In Pari Pharma v EMA the Court states:

‘In the field of medicinal products, that requirement of transparency is justified by the need for supervision of the EMA’s activities and, in particular, by healthcare and research professionals, (…).’ (Paragraph 99)

However, the benefits of transparency are not medicines specific, as can be concluded from a statement of the Court in the case MSD Animal Health Innovation and Intervet International that seems to be equally viable for other European Agencies:

‘it should be pointed out that the transparency of the process followed by the EMA and the possibility to obtain access to the documents used by that agency’s experts to prepare their scientific assessment contribute to such an authority acquiring greater legitimacy in the eyes of the persons to whom that measure is addressed and to increasing their confidence in that authority and to ensuring the authority is more accountable to citizens in a democratic system.’ (Paragraph 44)

The EMA in this regard has celebrated the General Court rulings as confirmation of its transparency policy.

Now, one should make very clear that in all these cases, the beneficiaries of the access to documents were competitors with equally commercial rather than public interests.

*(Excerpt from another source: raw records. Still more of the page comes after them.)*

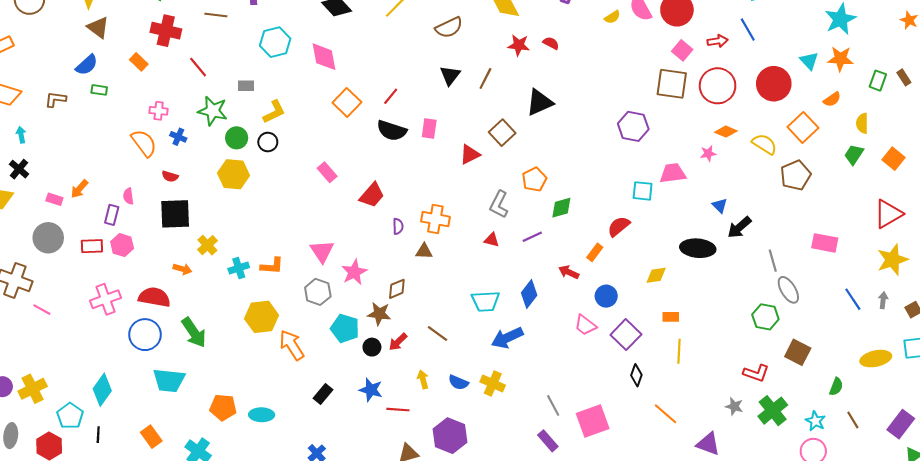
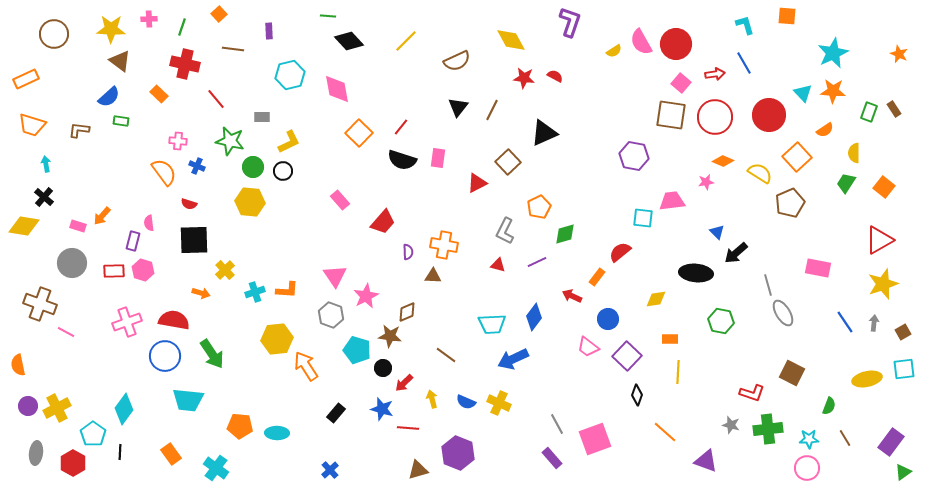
green hexagon: (765, 317) -> (721, 321), moved
red arrow: (398, 342) -> (404, 383), moved
green cross: (773, 411) -> (768, 429), turned 32
cyan star: (815, 421) -> (809, 439), turned -30

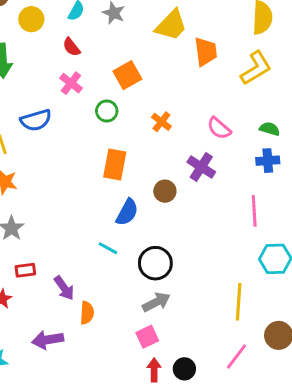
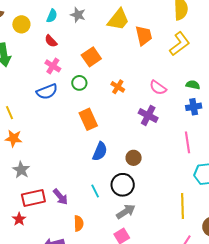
blue semicircle: (36, 120) -> (47, 92), moved
orange rectangle: (115, 165) -> (88, 119), turned -30
brown circle: (165, 191) -> (134, 158), moved
cyan line: (108, 248) -> (95, 191), moved, turned 40
red rectangle: (25, 270) -> (33, 198), size x1.6
purple arrow: (64, 288) -> (60, 197), moved

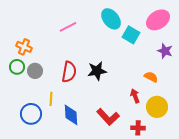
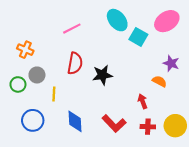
purple star: (165, 51) -> (171, 63), moved
green circle: (17, 67) -> (18, 84), moved
red semicircle: (69, 72) -> (75, 63), moved
yellow line: (51, 99) -> (54, 94), moved
yellow circle: (157, 107) -> (175, 126), moved
red cross: (138, 128) -> (148, 127), moved

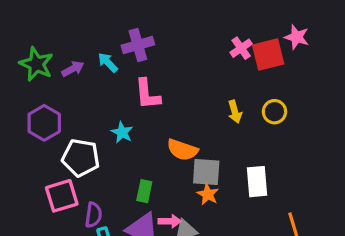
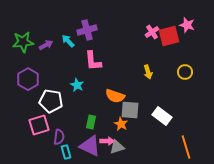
green star: (36, 64) -> (23, 42), turned -30
yellow circle: (274, 112) -> (185, 72), moved
white rectangle: (257, 182) -> (162, 116), turned -48
orange star: (208, 194) -> (121, 124), moved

However, as already pointed out by Emilia Korkea-Aho and Paivi Leino, especially in the area of chemicals, foodstuffs and medicines regulation, the respective Agencies increasingly deal with contentious issues of high public interest. The judgements of the General Court in this regard would open the door for European Agencies to be more transparent. It could enhance their willingness and ability to grant access to documents upon requests, but also to more proactively publish information which they might have been reluctant to share due to their potential commercially sensitive nature until now.

Finally, it should be noted that two of these judgements are now under appeal, so this topic will remain an area to watch for anyone interested in transparency of European administrative procedures.

Sabrina Röttger-Wirtz is Assistant Professor of EU Health Law at the Tilburg Institute for Law, Technology, and Society (TILT) at Tilburg University.